Le Mouchel, anciennement « le Moucel » signifie monceau(monticule).

La Londe en narrois le bois.

Les Faulx tiendreait son nom d’une variété de hêtres difformes présents au millieu d’hêtres ordinaires d’où « faux » hêtre.

Boos, du narrois « baraque village » désignait à l’origine une métairie.

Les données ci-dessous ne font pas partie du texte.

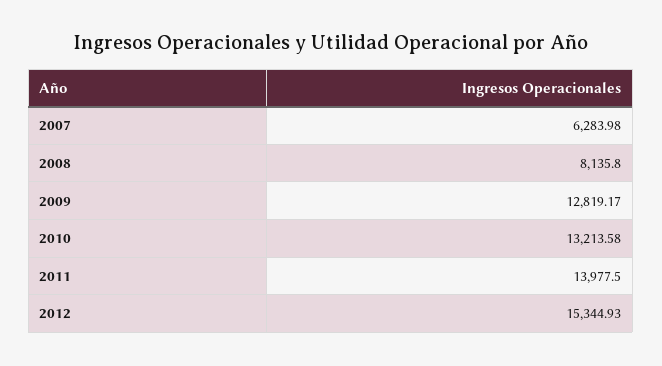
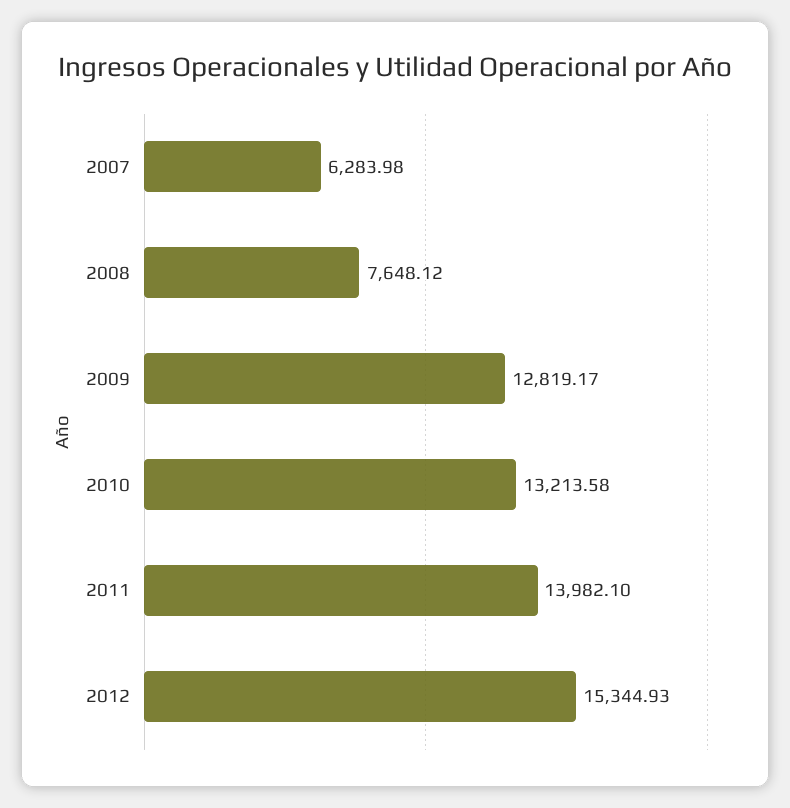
  {
    "2007": 6283.98,
-   "2008": 8135.8,
+   "2008": 7648.12,
    "2009": 12819.17,
    "2010": 13213.58,
-   "2011": 13977.5,
+   "2011": 13982.1,
    "2012": 15344.93
  }

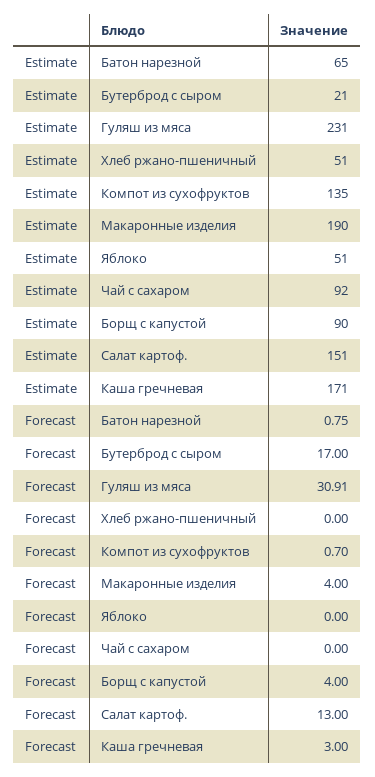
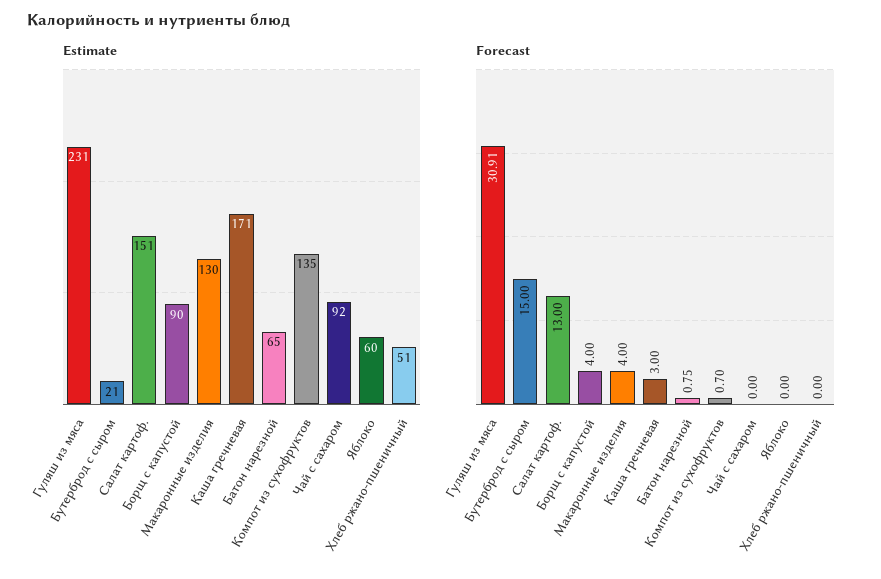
  {
    "Estimate": {
      "Батон нарезной": 65,
      "Бутерброд с сыром": 21,
      "Гуляш из мяса": 231,
      "Хлеб ржано-пшеничный": 51,
      "Компот из сухофруктов": 135,
-     "Макаронные изделия": 190,
+     "Макаронные изделия": 130,
-     "Яблоко": 51,
+     "Яблоко": 60,
      "Чай с сахаром": 92,
      "Борщ с капустой": 90,
      "Салат картоф.": 151,
      "Каша гречневая": 171
    },
    "Forecast": {
      "Батон нарезной": 0.75,
-     "Бутерброд с сыром": 17,
+     "Бутерброд с сыром": 15,
      "Гуляш из мяса": 30.91,
      "Хлеб ржано-пшеничный": 0,
      "Компот из сухофруктов": 0.7,
      "Макаронные изделия": 4,
      "Яблоко": 0,
      "Чай с сахаром": 0,
      "Борщ с капустой": 4,
      "Салат картоф.": 13,
      "Каша гречневая": 3
    }
  }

Certains noms de rue sont évidents: Les rues et place de la mairie, de l’église, des écoles. La rue de l’Arsenal a été nommée parce qu’elle abrite le local des pompiers. La venelle des Charitons avec à son extrémité le local du même nom et qui autrefois était empruntée par la Charité pour rejoindre le cimetière. La rue de l’ancienne Poste où l’ancien hôtel restaurant a fait office de relais de poste et même de siège d’une agence postale entre 1904 et 1968. La rue des joncs étant en zone inondable doit son nom à la végétation qui, d’après la légende, y poussait. La cité Vigier nommée d’après l’usine du même nom et qui abritait les logements ouvriers. La rue du bout du clos parce qu’elle débouche toujours aujourd’hui sur des champs cultivés. La rue des tilleuls « avenue » plantée d’arbres qui mène au château. La rue du Gué était le chemin utilisé pour traverser la rivière avant la construction du pont. La rue du Bras des usines conduisait à l’ancienne usine du château. La rue de la Noë doit son nom en hommage à l’histoire de Guillaume d’Heudreville et son frère Geofroy. La rue de Louvedalle, qui plus devient  » côte de Louvedalle » que l’on peut traduire par « La vallée du loup ». La sente aux hommes reliait l’usine du Hom au village . La rue de la Baronnerie abritait autrefois un manoir, détruit au moment de la Révolution et qui était situé au bout de la rue. La rue Saint Aubin où l’on trouve encore aujourd’hui les vestiges d’une ancienne chapelle. La rue du prés du gord située en zone de prairies humides où l’tion et l’Eure se rejoignent et dont le nom « Gord » désigne une forme de ^pêche qui était pratiquée à cet endroit avec des filets en forme d’entonnoirs dont lesquels venait se prendre les anguilles. Le chemin de la couture qui signifiait anciennement « culture ». A Ocreville, on trouve le Chemin blanc qui désignait l’endroit le plus froid et où étaient constatées les gelées les plus précoces.